Methodology & caveats

  • Data: Application records from Upfluence creator-marketplace activity, January 1 – March 27, 2026 (48,107 applications across 2,605 campaigns). Industry data from the campaign metadata table (2,247 campaigns).
  • Industry mapping: Each campaign carries multiple sub-industry tags; we mapped these to 15 macro industries via a regex rule set covering 459 sub-industries (93% of all sub-industry mentions). An application is counted once per macro it touches; an application tagged Fashion + E-Commerce contributes to both.
  • Currency: All price analyses use the USD subset (89% of applications). Influencer prices are stored in cents in the source data and have been converted.
  • Joining: Applications were joined to campaigns by campaign name (the only key available). Match rate is 35.9% overall (Jan: 22%, Mar: 48%) — coverage rises through the quarter, which would bias raw volume comparisons. We therefore report volume changes as share-of-mix shifts (each industry's share of all matched applications), which is robust to coverage drift. The price and CPM analyses describe the matched subset only.
  • Followers: "Followers" denotes the cross-platform total (Instagram + TikTok + YouTube + Facebook + Pinterest + Twitter + Twitch). This counts the same person twice if they follow on multiple platforms — CPMs reported here are therefore conservative (lower) than single-platform CPMs would be.
  • Medians vs. means: All price metrics are medians. Roughly half of all applications quote $0 (barter / free-product); we report median paid price (excluding zeros) as the headline, with the full-mix median in the appendix.
  • Time period: 13 weeks of data; the first partial week (Jan 1–4) is excluded from time-series charts.
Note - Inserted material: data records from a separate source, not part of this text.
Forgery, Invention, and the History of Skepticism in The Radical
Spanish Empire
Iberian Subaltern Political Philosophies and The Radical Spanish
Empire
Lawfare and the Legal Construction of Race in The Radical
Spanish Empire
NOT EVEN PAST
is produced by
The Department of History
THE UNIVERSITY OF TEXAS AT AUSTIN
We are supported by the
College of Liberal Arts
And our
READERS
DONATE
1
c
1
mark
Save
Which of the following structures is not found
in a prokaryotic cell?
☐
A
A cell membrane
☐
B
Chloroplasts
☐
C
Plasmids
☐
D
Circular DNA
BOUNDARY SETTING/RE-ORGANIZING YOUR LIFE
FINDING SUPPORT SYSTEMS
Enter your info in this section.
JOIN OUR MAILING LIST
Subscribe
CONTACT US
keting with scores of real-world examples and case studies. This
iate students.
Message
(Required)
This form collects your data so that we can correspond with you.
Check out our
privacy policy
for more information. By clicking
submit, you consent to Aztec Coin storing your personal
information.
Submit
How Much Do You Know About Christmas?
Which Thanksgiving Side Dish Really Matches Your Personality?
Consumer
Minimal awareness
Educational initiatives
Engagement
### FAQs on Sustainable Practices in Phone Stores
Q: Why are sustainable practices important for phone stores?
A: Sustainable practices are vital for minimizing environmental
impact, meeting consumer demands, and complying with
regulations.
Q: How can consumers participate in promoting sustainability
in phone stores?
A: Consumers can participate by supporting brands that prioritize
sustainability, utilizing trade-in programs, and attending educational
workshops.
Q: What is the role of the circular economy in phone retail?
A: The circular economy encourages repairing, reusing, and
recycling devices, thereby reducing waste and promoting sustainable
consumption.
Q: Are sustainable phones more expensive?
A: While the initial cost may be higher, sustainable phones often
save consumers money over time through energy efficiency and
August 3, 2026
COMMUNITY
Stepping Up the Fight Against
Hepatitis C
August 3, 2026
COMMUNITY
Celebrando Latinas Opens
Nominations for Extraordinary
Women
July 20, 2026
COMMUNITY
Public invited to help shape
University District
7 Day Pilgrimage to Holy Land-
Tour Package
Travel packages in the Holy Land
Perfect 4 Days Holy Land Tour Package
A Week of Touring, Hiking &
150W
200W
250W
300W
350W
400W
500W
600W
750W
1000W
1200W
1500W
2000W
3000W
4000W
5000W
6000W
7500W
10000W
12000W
AppendixMacro industry summary table — share, paid price and CPM, Q1 2026

Industry Share of applications Median paid price (USD) Median CPM (USD)
JanMarΔ JanMarΔ JanMarΔ
Fashion & Apparel 6.2% 12.8% +6.6 pp $200 $200 +0.0% $5 $8 +50.0%
Home & Living 6.5% 12.7% +6.2 pp $200 $250 +25.0% $5 $8 +56.3%
Technology 4.9% 7.2% +2.3 pp $300 $200 -33.3% $7 $7 -1.6%
Entertainment & Events 0.5% 2.6% +2.2 pp $500 $250 -50.0% $2 $8 +267.8%
Baby & Kids 3.6% 5.3% +1.8 pp $300 $500 +66.7% $7 $10 +41.3%
E-Commerce 4.1% 4.4% +0.3 pp $500 $300 -40.0% $16 $7 -59.9%
Travel & Hospitality 4.0% 4.0% +0.0 pp $250 $250 +0.0% $7 $9 +25.2%
Finance 0.8% 0.6% -0.2 pp $300 $150 -50.0% $14 $6 -55.0%
Education 4.1% 3.0% -1.1 pp $500 $200 -60.0% $12 $7 -44.0%
Beauty & Fragrance 13.4% 11.9% -1.5 pp $200 $180 -10.0% $7 $7 -4.1%
Pets 3.6% 2.0% -1.6 pp $500 $250 -50.0% $17 $8 -55.5%
Media & Entertainment 6.1% 4.0% -2.1 pp $300 $400 +33.3% $9 $10 +13.0%
Food & Nutrition 14.8% 11.6% -3.2 pp $500 $200 -60.0% $12 $8 -38.3%
Sports & Fitness 10.4% 7.2% -3.3 pp $500 $200 -60.0% $13 $7 -45.0%
Health & Wellness 17.0% 10.7% -6.3 pp $500 $250 -50.0% $12 $8 -32.4%

Upfluence creator economy industry study, Q1 2026. Published May 15, 2026 by Upfluence Research. Data covers January 1 – March 27, 2026.